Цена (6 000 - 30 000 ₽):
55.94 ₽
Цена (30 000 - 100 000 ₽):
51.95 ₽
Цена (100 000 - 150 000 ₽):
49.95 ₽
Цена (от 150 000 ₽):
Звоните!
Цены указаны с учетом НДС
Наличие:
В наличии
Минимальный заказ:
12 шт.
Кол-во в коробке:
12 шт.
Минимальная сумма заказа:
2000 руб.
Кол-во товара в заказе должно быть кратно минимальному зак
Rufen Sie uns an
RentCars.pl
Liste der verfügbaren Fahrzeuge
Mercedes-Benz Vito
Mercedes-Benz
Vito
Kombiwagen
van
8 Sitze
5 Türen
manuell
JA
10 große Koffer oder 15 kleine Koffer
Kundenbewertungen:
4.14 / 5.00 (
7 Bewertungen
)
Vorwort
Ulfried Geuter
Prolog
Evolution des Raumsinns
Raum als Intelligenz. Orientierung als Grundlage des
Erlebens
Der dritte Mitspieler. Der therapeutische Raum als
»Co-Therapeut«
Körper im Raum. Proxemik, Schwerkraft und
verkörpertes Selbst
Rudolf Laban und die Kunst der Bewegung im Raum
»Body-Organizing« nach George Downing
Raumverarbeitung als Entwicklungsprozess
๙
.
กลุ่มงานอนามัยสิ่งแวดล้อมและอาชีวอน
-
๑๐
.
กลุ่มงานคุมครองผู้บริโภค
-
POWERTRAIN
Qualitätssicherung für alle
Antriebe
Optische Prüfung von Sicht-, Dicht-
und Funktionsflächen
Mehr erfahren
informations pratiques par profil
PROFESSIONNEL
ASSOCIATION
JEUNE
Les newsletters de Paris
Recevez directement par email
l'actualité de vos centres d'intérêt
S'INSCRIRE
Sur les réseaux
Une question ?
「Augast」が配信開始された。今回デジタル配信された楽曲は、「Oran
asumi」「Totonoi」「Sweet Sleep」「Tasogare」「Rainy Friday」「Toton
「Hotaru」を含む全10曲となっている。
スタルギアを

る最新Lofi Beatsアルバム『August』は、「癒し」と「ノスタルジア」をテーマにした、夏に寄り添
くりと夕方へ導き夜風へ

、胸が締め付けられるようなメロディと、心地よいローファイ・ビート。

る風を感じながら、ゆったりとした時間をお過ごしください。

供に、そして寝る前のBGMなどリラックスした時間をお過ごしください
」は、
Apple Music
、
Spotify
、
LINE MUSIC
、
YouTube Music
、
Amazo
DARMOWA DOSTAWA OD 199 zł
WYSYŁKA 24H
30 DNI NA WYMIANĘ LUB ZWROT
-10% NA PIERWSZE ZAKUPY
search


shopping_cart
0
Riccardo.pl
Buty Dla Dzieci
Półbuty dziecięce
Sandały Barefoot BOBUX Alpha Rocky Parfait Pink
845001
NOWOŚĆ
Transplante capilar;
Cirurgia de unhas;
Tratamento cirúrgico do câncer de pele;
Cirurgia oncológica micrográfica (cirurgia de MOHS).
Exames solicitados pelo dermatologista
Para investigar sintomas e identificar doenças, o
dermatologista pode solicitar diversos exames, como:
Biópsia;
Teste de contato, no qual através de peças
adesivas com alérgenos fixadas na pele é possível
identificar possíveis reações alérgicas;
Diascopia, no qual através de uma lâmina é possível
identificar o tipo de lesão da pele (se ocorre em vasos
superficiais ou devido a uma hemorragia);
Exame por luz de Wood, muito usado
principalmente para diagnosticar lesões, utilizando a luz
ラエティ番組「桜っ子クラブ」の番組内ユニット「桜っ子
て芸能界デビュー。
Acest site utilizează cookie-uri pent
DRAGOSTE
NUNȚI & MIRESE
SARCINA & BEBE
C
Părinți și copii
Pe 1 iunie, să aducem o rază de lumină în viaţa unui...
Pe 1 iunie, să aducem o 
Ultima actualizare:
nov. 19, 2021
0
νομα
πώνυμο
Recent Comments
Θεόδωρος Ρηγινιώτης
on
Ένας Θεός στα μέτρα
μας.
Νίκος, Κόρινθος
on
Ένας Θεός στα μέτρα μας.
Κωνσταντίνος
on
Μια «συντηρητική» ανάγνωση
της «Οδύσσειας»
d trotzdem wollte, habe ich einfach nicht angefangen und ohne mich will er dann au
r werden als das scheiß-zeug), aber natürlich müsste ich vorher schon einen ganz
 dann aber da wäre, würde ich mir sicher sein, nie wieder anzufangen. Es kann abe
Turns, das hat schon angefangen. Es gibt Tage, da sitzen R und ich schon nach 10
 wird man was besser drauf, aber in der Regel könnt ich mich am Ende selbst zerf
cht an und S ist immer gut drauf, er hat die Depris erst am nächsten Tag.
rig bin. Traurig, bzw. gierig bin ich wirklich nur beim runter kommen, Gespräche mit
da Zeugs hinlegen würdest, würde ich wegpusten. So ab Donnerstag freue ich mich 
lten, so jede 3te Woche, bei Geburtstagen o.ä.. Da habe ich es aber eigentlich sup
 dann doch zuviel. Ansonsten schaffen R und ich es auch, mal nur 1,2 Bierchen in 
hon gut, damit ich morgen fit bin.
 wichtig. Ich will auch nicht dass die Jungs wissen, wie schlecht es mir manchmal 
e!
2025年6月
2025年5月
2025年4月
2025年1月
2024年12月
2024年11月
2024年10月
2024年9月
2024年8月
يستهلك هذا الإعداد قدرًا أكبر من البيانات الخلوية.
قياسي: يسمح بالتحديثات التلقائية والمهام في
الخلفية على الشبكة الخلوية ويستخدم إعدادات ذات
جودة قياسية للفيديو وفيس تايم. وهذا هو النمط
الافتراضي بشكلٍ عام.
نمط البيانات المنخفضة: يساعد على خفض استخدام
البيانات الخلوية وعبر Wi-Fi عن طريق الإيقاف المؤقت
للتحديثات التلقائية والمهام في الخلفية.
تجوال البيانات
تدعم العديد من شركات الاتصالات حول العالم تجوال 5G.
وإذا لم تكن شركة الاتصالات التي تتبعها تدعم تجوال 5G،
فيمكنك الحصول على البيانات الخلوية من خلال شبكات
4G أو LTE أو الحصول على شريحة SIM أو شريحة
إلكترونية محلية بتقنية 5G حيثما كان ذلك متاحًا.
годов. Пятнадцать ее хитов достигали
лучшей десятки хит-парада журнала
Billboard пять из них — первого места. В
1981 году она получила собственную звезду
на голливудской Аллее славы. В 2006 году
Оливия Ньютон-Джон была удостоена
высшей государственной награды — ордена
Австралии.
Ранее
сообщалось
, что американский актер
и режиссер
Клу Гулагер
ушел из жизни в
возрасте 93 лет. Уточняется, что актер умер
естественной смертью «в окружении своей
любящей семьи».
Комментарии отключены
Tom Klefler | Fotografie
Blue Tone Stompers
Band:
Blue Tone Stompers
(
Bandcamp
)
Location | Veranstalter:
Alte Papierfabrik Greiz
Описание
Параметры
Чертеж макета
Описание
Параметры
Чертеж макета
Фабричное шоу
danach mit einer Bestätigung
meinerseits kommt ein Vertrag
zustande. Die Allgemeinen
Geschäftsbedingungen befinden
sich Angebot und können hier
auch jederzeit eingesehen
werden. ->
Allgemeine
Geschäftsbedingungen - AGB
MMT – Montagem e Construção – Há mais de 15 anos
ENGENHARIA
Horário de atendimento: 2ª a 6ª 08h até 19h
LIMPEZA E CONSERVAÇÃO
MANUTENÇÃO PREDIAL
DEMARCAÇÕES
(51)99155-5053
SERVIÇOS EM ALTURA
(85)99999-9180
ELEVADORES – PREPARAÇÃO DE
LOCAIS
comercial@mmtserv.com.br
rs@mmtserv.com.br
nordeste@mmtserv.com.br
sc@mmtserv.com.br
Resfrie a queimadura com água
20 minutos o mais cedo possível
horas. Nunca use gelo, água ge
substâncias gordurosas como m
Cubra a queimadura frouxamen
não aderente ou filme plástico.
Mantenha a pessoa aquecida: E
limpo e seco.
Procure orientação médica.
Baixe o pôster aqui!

## To-do item
In the records above, some lines may contain the word "dann"; copy every one of them.

## Output of the exercise
d trotzdem wollte, habe ich einfach nicht angefangen und ohne mich will er dann au
 dann aber da wäre, würde ich mir sicher sein, nie wieder anzufangen. Es kann abe
 dann doch zuviel. Ansonsten schaffen R und ich es auch, mal nur 1,2 Bierchen in 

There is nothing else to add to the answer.